Food insecurity, defined by the United States Department of Agriculture as “the limited or uncertain availability of nutritionally adequate and safe foods,” or the ability to acquire said foods in a “socially acceptable” way, is an ongoing problem for many students in the CUNY system.
Nearly half of respondents to a CUNY survey said that they had been food insecure within the last 30 days. And, as school officials acknowledge, food insecurity is underreported.
Now, the New York City Council is stepping up to address the issue. At a press conference at the Borough of Manhattan Community College (BMCC) on December 12, Speaker Corey Johnson announced a $1 million pilot program targeting food insecurity at CUNY’s seven community colleges. The money will be distributed to 1,250 qualifying students in the fall and spring semesters, at $400 per student. This is projected to provide each student with approximately three $10 meals per week, as vouchers, or swipe-cards, that can be used in the school’s cafeteria.
The Stigma of Hunger
Letisha Moumin is a first-year business administration major at BMCC, she’s also a full-time parent to two children. She reflected on the stigma associated with admitting food insecurity, which can lead to underreporting. "I think there's a big weight on students' shoulders: it's embarrassing to say 'Hey, I need help.' That's a big reason why [students] looking at the eligibility email choose not to do it – because why would they? it’s embarrassing. How would they look going into that office?”
BMCC is trying to alleviate some of that shame by posting flyers throughout the campus advertising a nationwide program called Single Stop. The school is also sharing information about Single Stop on all course syllabuses. Single Stop pools all of the financial information about a student to provide them with a comprehensive understanding of what services they’re eligible for, and helps them navigate their options.
Those services include a food pantry called Panther Pantry, which opened at BMCC in April 2018, and, for some students, the SNAP (food stamps) program. The CUNY Urban Food Policy Institute estimates that, in 2015, only 17 percent of food-insecure students were even aware of the resources and aid available to them.
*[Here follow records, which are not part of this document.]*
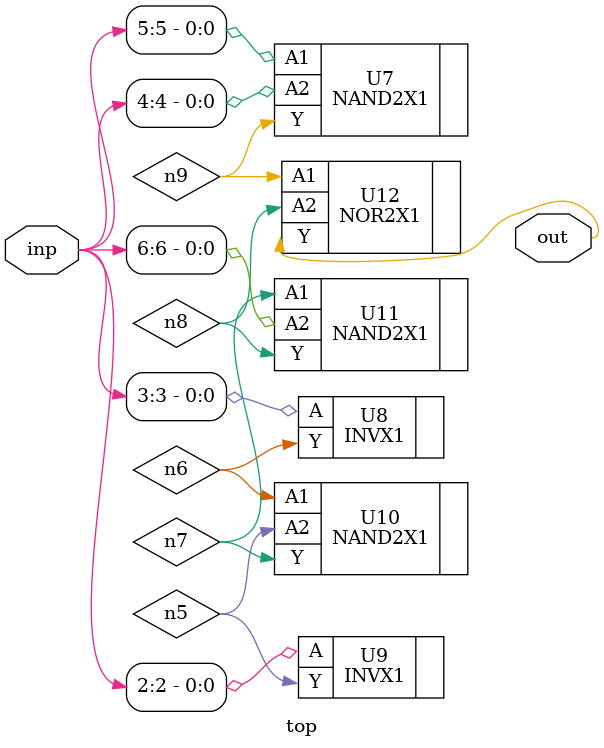
<source format=sv>


module top ( inp, out );
  input [6:0] inp;
  output out;
  wire   n5, n6, n7, n8, n9;

  NAND2X1 U7 ( .A1(inp[5]), .A2(inp[4]), .Y(n9) );
  INVX1 U8 ( .A(inp[3]), .Y(n6) );
  INVX1 U9 ( .A(inp[2]), .Y(n5) );
  NAND2X1 U10 ( .A1(n6), .A2(n5), .Y(n7) );
  NAND2X1 U11 ( .A1(n7), .A2(inp[6]), .Y(n8) );
  NOR2X1 U12 ( .A1(n9), .A2(n8), .Y(out) );
endmodule


</source>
Single Stop’s food aid is crucial to students’ success, as Speaker Johnson pointed out. “On top of the stress of passing exams and getting good grades, we know that too many CUNY students are actually hungry, literally hungry – they don’t have access to the food that they need. They are sacrificing meals that they should be having to make their brains and bodies better because they need that money for books, or for housing, in an expensive city. That is unacceptable in 2019 in the greatest city in the world.”
Targeting Those in Need
In an example of the complexity of the issue of food insecurity, the Council-funded program excludes students who qualify for SNAP in order to target those who might otherwise go unaided. The program also targets so-called Dreamers, those with Deferred Action for Childhood Arrivals (DACA) status.
“We live in one of the richest cities in the world, yet more than one million New Yorkers go insecure for food every single day," said Johnson, "and a disproportionate number of them are college students.” They are often juggling other responsibilities, he noted, like jobs, being a parent themselves, or providing for their families, all while attending classes.
“Sometimes you just need to put your pride aside, and realize that this is a really beneficial for everyone,” Moumin said. “Everyone needs to eat, and everyone needs help in some way or another.”
Added Johnson, “We need to make sure that those students ... are getting the support that they need. Our future really really depends on it.”